The generation process iterates through each utterance in the conversation’s segments. Each turn is assigned to one of the two selected voices in an alternating fashion. The tts.tts_to_file function generates a temporary WAV file for the utterance using the appropriate speaker voice and language set to English.

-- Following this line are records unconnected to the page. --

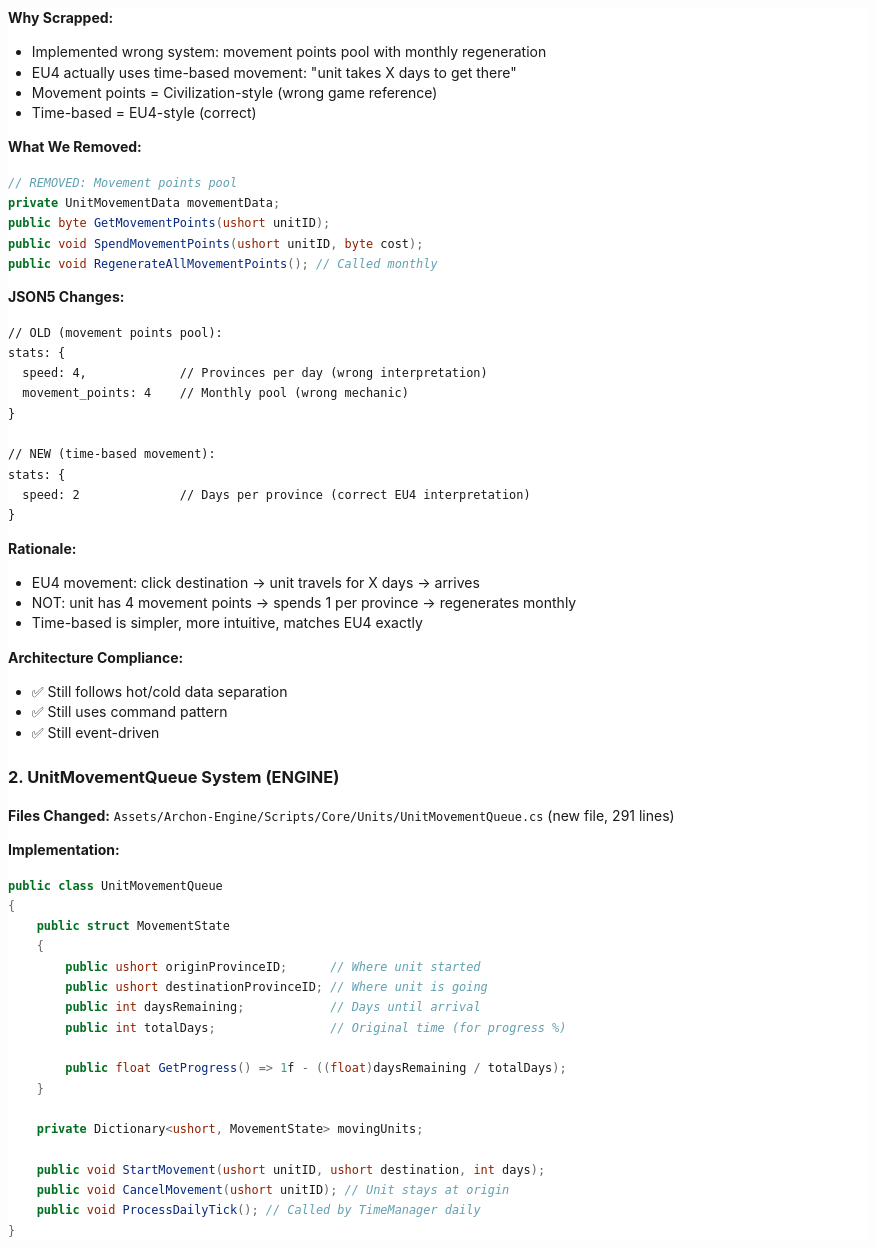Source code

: **Why Scrapped:**
- Implemented wrong system: movement points pool with monthly regeneration
- EU4 actually uses time-based movement: "unit takes X days to get there"
- Movement points = Civilization-style (wrong game reference)
- Time-based = EU4-style (correct)

**What We Removed:**
```csharp
// REMOVED: Movement points pool
private UnitMovementData movementData;
public byte GetMovementPoints(ushort unitID);
public void SpendMovementPoints(ushort unitID, byte cost);
public void RegenerateAllMovementPoints(); // Called monthly
```

**JSON5 Changes:**
```json5
// OLD (movement points pool):
stats: {
  speed: 4,             // Provinces per day (wrong interpretation)
  movement_points: 4    // Monthly pool (wrong mechanic)
}

// NEW (time-based movement):
stats: {
  speed: 2              // Days per province (correct EU4 interpretation)
}
```

**Rationale:**
- EU4 movement: click destination → unit travels for X days → arrives
- NOT: unit has 4 movement points → spends 1 per province → regenerates monthly
- Time-based is simpler, more intuitive, matches EU4 exactly

**Architecture Compliance:**
- ✅ Still follows hot/cold data separation
- ✅ Still uses command pattern
- ✅ Still event-driven

### 2. UnitMovementQueue System (ENGINE)
**Files Changed:** `Assets/Archon-Engine/Scripts/Core/Units/UnitMovementQueue.cs` (new file, 291 lines)

**Implementation:**
```csharp
public class UnitMovementQueue
{
    public struct MovementState
    {
        public ushort originProvinceID;      // Where unit started
        public ushort destinationProvinceID; // Where unit is going
        public int daysRemaining;            // Days until arrival
        public int totalDays;                // Original time (for progress %)

        public float GetProgress() => 1f - ((float)daysRemaining / totalDays);
    }

    private Dictionary<ushort, MovementState> movingUnits;

    public void StartMovement(ushort unitID, ushort destination, int days);
    public void CancelMovement(ushort unitID); // Unit stays at origin
    public void ProcessDailyTick(); // Called by TimeManager daily
}
```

To create the dual-channel output, two AudioSegment objects (track_one, track_two) are initialized. As each utterance’s audio is generated, it is appended to the corresponding speaker’s track. Simultaneously, silence of equivalent duration is appended to the other speaker’s track using AudioSegment.silent(). This ensures both tracks remained synchronized, representing the back-and-forth nature of the conversation with silence during the other speaker’s turn.
from os import listdir
from random import choice
from pydub import AudioSegment
voices = listdir('voices')
# ... (dataset loading)
for (i, sample) in enumerate(dataset):
# Select two distinct random voices
v1 = 'voices/' + choice(voices)
v2 = 'voices/' + choice(voices)
while v1 == v2:
v2 = 'voices/' + choice(voices)
track_one = AudioSegment.empty()
track_two = AudioSegment.empty()
for (j, line) in enumerate(sample['conversation']):
if j % 2 == 1: # Speaker 1
tts.tts_to_file(text=line, file_path='current.wav', speaker_wav=v1, language='en')

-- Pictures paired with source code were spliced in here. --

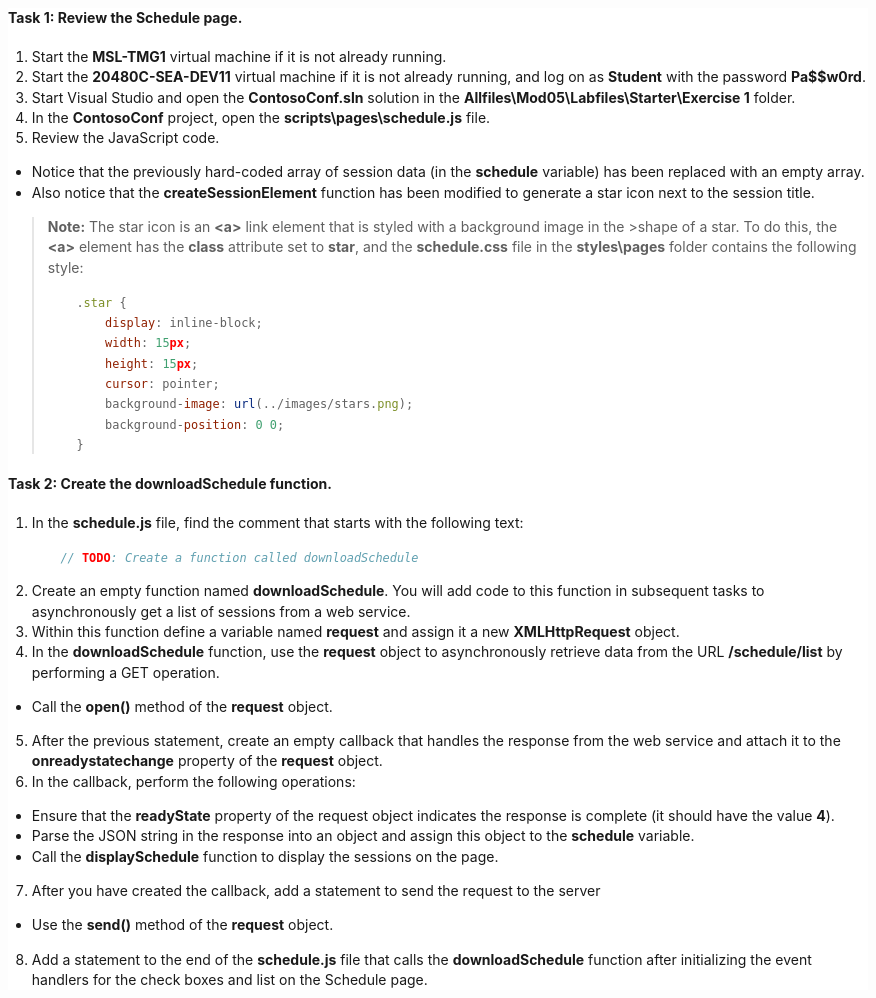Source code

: #### Task 1: Review the Schedule page.

1.	Start the **MSL-TMG1** virtual machine if it is not already running.
2.	Start the **20480C-SEA-DEV11** virtual machine if it is not already running, and log on as **Student** with the password **Pa$$w0rd**.
3.	Start Visual Studio and open the **ContosoConf.sln** solution in the **Allfiles\Mod05\Labfiles\Starter\Exercise 1** folder.
4.	In the **ContosoConf** project, open the **scripts\pages\schedule.js** file. 
5.	Review the JavaScript code. 
- Notice that the previously hard-coded array of session data (in the **schedule** variable) has been replaced with an empty array.
- Also notice that the **createSessionElement** function has been modified to generate a star icon next to the session title.

>**Note:** The star icon is an **&lt;a&gt;** link element that is styled with a background image in the >shape of a star. To do this, the **&lt;a&gt;** element has the **class** attribute set to **star**, and the **schedule.css** file in the **styles\pages** folder contains the following style:
>    ```javascript
>        .star {
>            display: inline-block;
>            width: 15px;
>            height: 15px;
>            cursor: pointer;
>            background-image: url(../images/stars.png);
>            background-position: 0 0;
>        }
>    ```

#### Task 2: Create the downloadSchedule function.

1.	In the **schedule.js** file, find the comment that starts with the following text:
    ```javascript
        // TODO: Create a function called downloadSchedule
    ```
2.	Create an empty function named **downloadSchedule**. You will add code to this function in subsequent tasks to asynchronously get a list of sessions from a web service.
3.	Within this function define a variable named **request** and assign it a new **XMLHttpRequest** object.
4.	In the **downloadSchedule** function, use the **request** object to asynchronously retrieve data from the URL **/schedule/list** by performing a GET operation. 
- Call the **open()** method of the **request** object.
5.	After the previous statement, create an empty callback that handles the response from the web service and attach it to the **onreadystatechange** property of the **request** object.
6.	In the callback, perform the following operations:
- Ensure that the **readyState** property of the request object indicates the response is complete (it should have the value **4**).
- Parse the JSON string in the response into an object and assign this object to the **schedule** variable.
- Call the **displaySchedule** function to display the sessions on the page.
7.	After you have created the callback, add a statement to send the request to the server
- Use the **send()** method of the **request** object.
8.	Add a statement to the end of the **schedule.js** file that calls the **downloadSchedule** function after initializing the event handlers for the check boxes and list on the Schedule page.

segment = AudioSegment.from_wav('current.wav')
track_one += segment
track_two += AudioSegment.silent(duration=len(segment))
else: # Speaker 0
tts.tts_to_file(text=line, file_path='current.wav', speaker_wav=v2, language='en')
segment = AudioSegment.from_wav('current.wav')
track_two += segment
track_one += AudioSegment.silent(duration=len(segment))

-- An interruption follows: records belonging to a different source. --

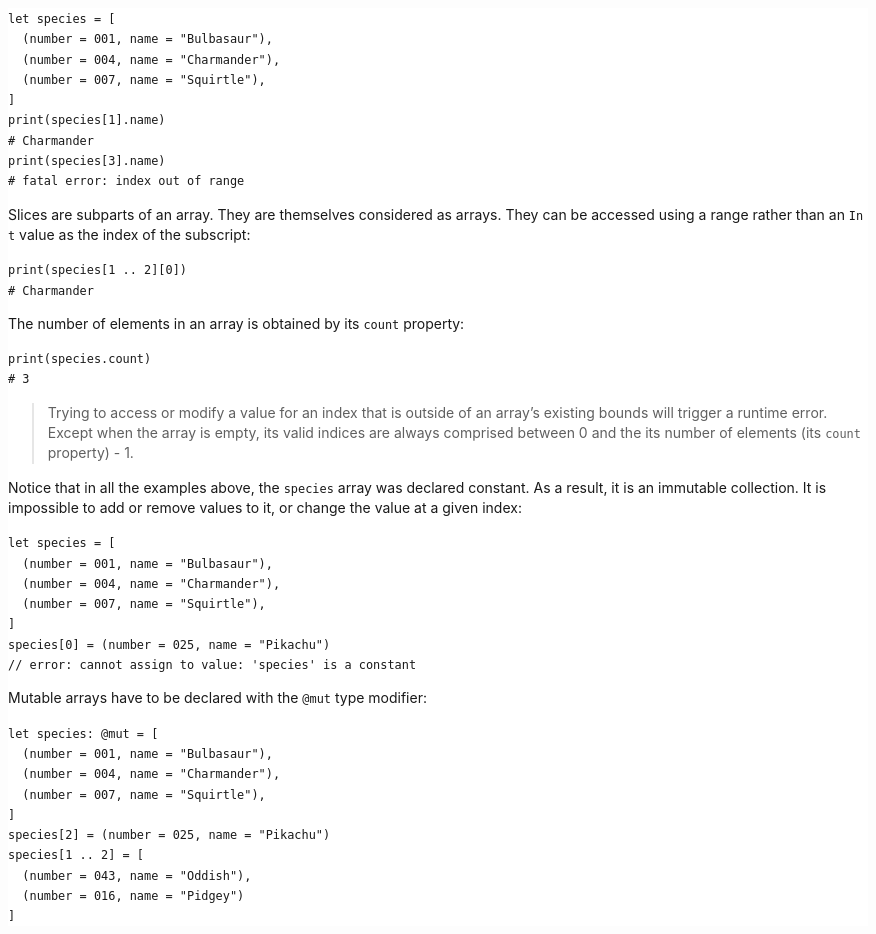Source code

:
 ```anzen
let species = [
  (number = 001, name = "Bulbasaur"),
  (number = 004, name = "Charmander"),
  (number = 007, name = "Squirtle"),
]
print(species[1].name)
# Charmander
print(species[3].name)
# fatal error: index out of range
```

Slices are subparts of an array. They are themselves considered as arrays.
They can be accessed using a range rather than an `Int` value as the index of the subscript:

```anzen
print(species[1 .. 2][0])
# Charmander
```

The number of elements in an array is obtained by its `count` property:

```anzen
print(species.count)
# 3
```

> Trying to access or modify a value for an index that is outside of an array’s existing bounds
> will trigger a runtime error.
> Except when the array is empty,
> its valid indices are always comprised between 0
> and the its number of elements (its `count` property) - 1.

Notice that in all the examples above,
the `species` array was declared constant.
As a result, it is an immutable collection.
It is impossible to add or remove values to it, or change the value at a given index:

```anzen
let species = [
  (number = 001, name = "Bulbasaur"),
  (number = 004, name = "Charmander"),
  (number = 007, name = "Squirtle"),
]
species[0] = (number = 025, name = "Pikachu")
// error: cannot assign to value: 'species' is a constant
```

Mutable arrays have to be declared with the `@mut` type modifier:

```anzen
let species: @mut = [
  (number = 001, name = "Bulbasaur"),
  (number = 004, name = "Charmander"),
  (number = 007, name = "Squirtle"),
]
species[2] = (number = 025, name = "Pikachu")
species[1 .. 2] = [
  (number = 043, name = "Oddish"),
  (number = 016, name = "Pidgey")
]
```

# Combine tracks and export
result = AudioSegment.from_mono_audiosegments(
track_one[:min(len(track_one), len(track_two))],
track_two[:min(len(track_one), len(track_two))]
)
result.export('audio/' + str(i) + '.mp3', format='mp3')
Finally, the two mono audio segments are combined into a single stereo audio file using AudioSegment.from_mono_audiosegments. The resulting segment is truncated to the length of the shorter track to handle any minor duration discrepancies and then exported as an MP3 file.
The resulting Daily Yap dataset contains 9,758 samples, totaling approximately 90 hours of audio. Each sample consists of a JSON-formatted transcript and a corresponding dual-channel WAV audio file. The average sample duration is 33 seconds.
The dataset is available on HuggingFace: https://huggingface.co/datasets/jakeBoggs/DailyYap
If anyone wants to cite this in a paper, I would be both honored and amused. Seeing “Daily Yap” in a works cited section would give me a good chuckle.